The Titan performed decently on all our benchmarks as the numbers can attest. Note that it runs on stock Android 9.0 with the July 5th Android security patch. Other than the usual Google web services, the phone comes with a few apps that we’ve seen just a few days ago on the BV6100 and are usually part of the Mediatek software bundle.
These include FM Radio, SOS, SIM toolkit, Cell broadcast and Game Mode. Also in the bag is a suite of DIY apps that can come in handy (pun intended); these tend to be bundled with the majority of ruggedised smartphones that we’ve reviewed over the past few years.
Then there’s Kika. We have strong reservation about Titan using the Kika keyboard from Kika Tech. In December 2018, a thorough investigation from Buzzfeed uncovered a shocking story about how popular apps – including Kika keyboard – exhibited deceptive and malicious behavior and were removed from Google’s Play Store.
Unihertz came back to us saying that they used a customized version of Kika keyboard and they have made “sure that there is no malware in it”.
How about the keyboard then? It is backlit (although the one on our prototype was unevenly lit) but you cannot switch if off; the keys are big enough for our liking but we found typing to be laborious and error-prone. Your mileage will vary wildly but you may have to try first. Blackberry users that have used a physical keyboard before will, no doubt about it, have flashbacks of what life used to be back in the days.
The phone came with lift to wake by default and this can be turned off in settings. One last thing, face-unlock is available for added convenience (but not security).
The Blackberry Key2 and Key2 LE are the nearest competitors to the Titan but neither come with an IP6x rating or a big battery. They do however have a Qualcomm system-on-chip which almost certainly means better performance and have the kudos associated with the Blackberry range. Just bear in mind that they also carry a premium; the 4GB/64GB Key2 LE costs $459, almost twice the price of the Titan.
And just for the kicks, the keyboard-less Ulefone Armor 6, which we reviewed recently, cost $300. It is a ruggedised device with the same hardware configuration as the Titan. The former has a smaller battery, an older version of Android but an extra camera, 6GB of RAM and a bigger screen.
Bear in mind that you can’t buy the Titan right now. You can only back them on Kickstarter and hope for delivery in December 2019. The phone carries a suggested retail price of $359 but is currently on pre-order for $259, which is exceptional value for money given the hardware that you’re getting.
On the whole, bar some minor niggles, we had a thoroughly good time with the Titan. Like Marmite though, the physical keyboard is something you will either like or hate. Almost all former Blackberry users have switched either to Android or iOS, leaving only a tiny fraction (0.02% according to the latest NetMarketshare report) on RIM OS.

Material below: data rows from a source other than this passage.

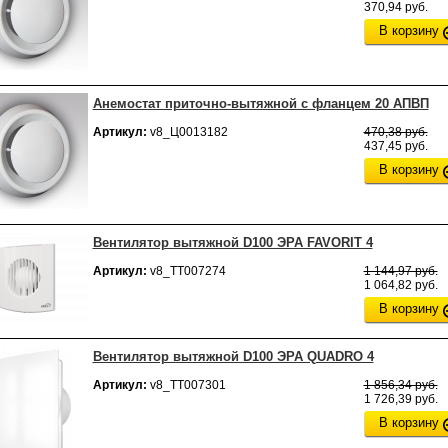
370,94 руб.
В корзину
Анемостат приточно-вытяжной с фланцем 20 АПВП
Артикул:
v8_Ц0013182
470,38 руб.
437,45 руб.
В корзину
Вентилятор вытяжной D100 ЭРА FAVORIT 4
Артикул:
v8_ТТ007274
1 144,97 руб.
1 064,82 руб.
В корзину
Вентилятор вытяжной D100 ЭРА QUADRO 4
Артикул:
v8_ТТ007301
1 856,34 руб.
1 726,39 руб.
В корзину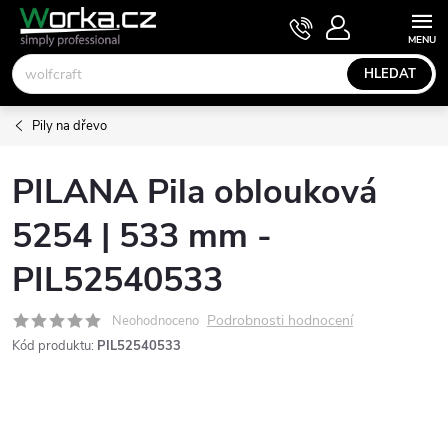
Přejít
NÁKUPNÍ
KOŠÍK
na
obsah
HLEDAT
Pily na dřevo
PILANA Pila oblouková
5254 | 533 mm -
PIL52540533
Podrobnosti hodnocení
Neohodnoceno
Kód produktu:
PIL52540533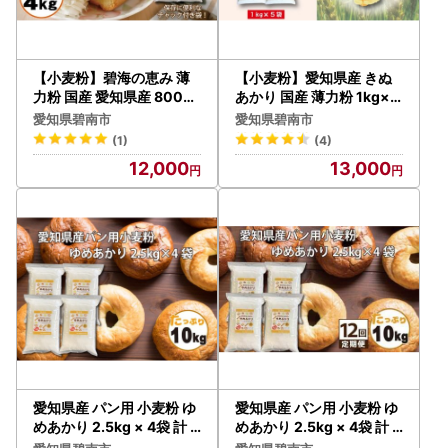
【小麦粉】碧海の恵み 薄
【小麦粉】愛知県産 きぬ
力粉 国産 愛知県産 800g
あかり 国産 薄力粉 1kg×5
×5袋(計4kg) H008-25
袋(計5kg) H008-252
愛知県碧南市
愛知県碧南市
1
(1)
(4)
12,000
13,000
愛知県産 パン用 小麦粉 ゆ
愛知県産 パン用 小麦粉 ゆ
めあかり 2.5kg × 4袋 計 1
めあかり 2.5kg × 4袋 計 1
0kg 国産 強力粉 ブランド
0kg 12回 国産 強力粉 ブラ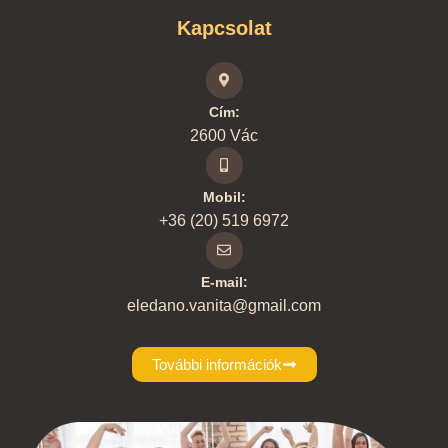
Kapcsolat
Cím:
2600 Vác
Mobil:
+36 (20) 519 6972
E-mail:
eledano.vanita@gmail.com
További információk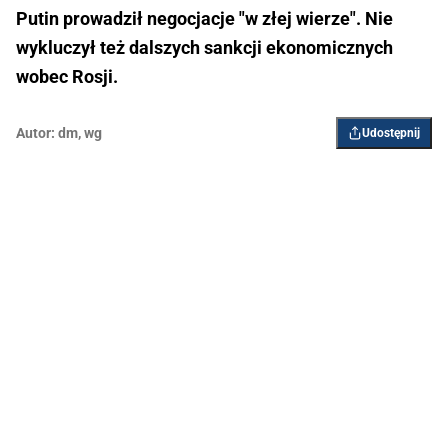
Putin prowadził negocjacje "w złej wierze". Nie
wykluczył też dalszych sankcji ekonomicznych
wobec Rosji.
Autor:
dm
,
wg
Udostępnij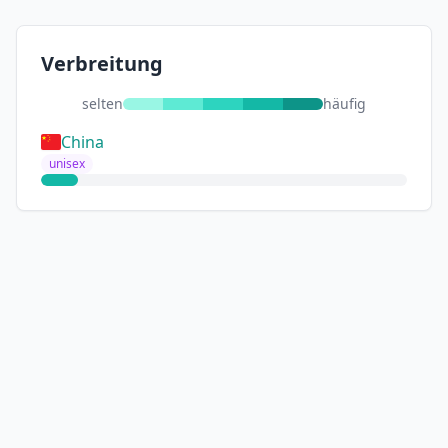
Verbreitung
selten
häufig
China
unisex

Would we use it as our daily driver? No. It is simply too bulky for our day-to-day workflow. However, its haptic feedback combined with a real keyboard, wireless charging AND an IP67 rating means that it is a perfect candidate for out-and-about professionals that need a phone that can take a few knocks.
We can see the likes of Zebra and TCL keeping a close eye on the success of the campaign. A successful Titan may well give the necessary momentum for the creation of a ruggedised version of the Key2 complete with business options like swappable batteries or a barcode reader.